■ **Activity list**
- a) List each distinct name that signs a post in the forum thread.
- b) Report every line in the records that contains the word "leaned".

*** Opening of Reading text ***

Vaseline MEN AMAZING JOURNEY (DJP), Thursday, 1 March 2012 19:50 (twelve years ago) link

I'm not arguing 'tnc is the result of affirmative action' I'm saying 'is it a total coincidence that the most popular africam-american blogger among white people is like the least shrill person on the internet'

― iatee, Thursday, March 1, 2012 2:46 PM (7 minutes ago) Bookmark Flag Post Permalink

in this post he talks a lil bit abt his feelings on the topic, tho obvs he doesnt get at the particular explaining black things to white folks angle itatee is talking abt

I consider myself a writer of some merit and talent, who says some interesting things from time to time. That's all very nice. But I understand that if I were in my exact same job, and happened to be just another white dude from an Ivy, I'd attract less interest. Race, as lived by individuals, is biography and people are always interested in biography when it differs from the norm in any field. I have no idea why it should be any different with Lin.

http://www.theatlantic.com/entertainment/archive/2012/02/the-jeremy-lin-backlash/253076

lag∞n, Thursday, 1 March 2012 19:57 (twelve years ago) link

i remember him writing about the hip hop cops at the voice

max, Thursday, 1 March 2012 20:02 (twelve years ago) link

didnt realize that was him, i loved that story

lag∞n, Thursday, 1 March 2012 20:04 (twelve years ago) link

so fn nuts

lag∞n, Thursday, 1 March 2012 20:04 (twelve years ago) link

Of course his background/bio make more people notice him. That question is a textbook example of "begging the question".

*** Close of Reading text ***
*** Opening of Source material ***

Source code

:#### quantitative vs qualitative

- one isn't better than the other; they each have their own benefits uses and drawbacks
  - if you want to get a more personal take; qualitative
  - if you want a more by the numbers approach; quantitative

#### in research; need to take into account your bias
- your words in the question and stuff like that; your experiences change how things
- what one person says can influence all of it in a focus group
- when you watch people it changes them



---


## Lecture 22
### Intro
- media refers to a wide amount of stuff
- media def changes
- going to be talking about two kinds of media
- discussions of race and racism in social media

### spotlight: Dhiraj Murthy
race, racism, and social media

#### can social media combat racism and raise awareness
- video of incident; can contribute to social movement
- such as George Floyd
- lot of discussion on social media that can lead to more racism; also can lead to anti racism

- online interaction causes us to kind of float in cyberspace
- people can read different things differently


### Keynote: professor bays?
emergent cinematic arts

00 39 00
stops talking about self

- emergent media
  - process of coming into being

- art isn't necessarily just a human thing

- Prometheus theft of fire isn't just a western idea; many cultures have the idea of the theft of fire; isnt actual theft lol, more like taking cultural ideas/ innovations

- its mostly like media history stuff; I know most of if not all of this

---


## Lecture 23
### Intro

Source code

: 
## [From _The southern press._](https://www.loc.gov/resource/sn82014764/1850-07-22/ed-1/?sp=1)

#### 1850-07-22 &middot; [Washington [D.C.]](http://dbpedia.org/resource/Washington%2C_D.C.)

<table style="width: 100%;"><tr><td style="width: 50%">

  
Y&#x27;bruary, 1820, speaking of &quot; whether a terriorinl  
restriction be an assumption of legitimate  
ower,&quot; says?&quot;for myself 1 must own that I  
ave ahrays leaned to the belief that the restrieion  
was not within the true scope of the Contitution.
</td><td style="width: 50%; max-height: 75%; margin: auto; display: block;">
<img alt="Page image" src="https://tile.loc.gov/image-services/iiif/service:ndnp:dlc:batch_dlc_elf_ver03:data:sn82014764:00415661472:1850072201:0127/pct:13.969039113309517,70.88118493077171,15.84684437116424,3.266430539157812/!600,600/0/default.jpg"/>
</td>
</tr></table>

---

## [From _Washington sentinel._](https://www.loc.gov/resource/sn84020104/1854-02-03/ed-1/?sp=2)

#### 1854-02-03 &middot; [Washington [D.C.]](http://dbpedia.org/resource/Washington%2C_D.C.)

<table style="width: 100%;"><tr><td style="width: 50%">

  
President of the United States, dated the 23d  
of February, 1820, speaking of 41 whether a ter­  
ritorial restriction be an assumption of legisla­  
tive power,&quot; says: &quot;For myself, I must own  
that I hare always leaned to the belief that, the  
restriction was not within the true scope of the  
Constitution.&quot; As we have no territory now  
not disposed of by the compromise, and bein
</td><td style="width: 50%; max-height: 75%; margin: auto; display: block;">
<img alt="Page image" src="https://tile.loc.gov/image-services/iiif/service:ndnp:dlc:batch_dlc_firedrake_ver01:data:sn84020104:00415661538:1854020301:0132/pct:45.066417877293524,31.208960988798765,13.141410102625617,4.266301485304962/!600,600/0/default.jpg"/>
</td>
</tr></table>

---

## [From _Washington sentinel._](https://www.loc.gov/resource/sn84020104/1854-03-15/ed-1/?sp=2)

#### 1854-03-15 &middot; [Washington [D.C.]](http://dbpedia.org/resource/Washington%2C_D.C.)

*** Close of Source material ***

■ **Solved problems**
- a)
Vaseline MEN AMAZING JOURNEY (DJP)
iatee
lag∞n
max

- b)
ave ahrays leaned to the belief that the restrieion  
that I hare always leaned to the belief that, the  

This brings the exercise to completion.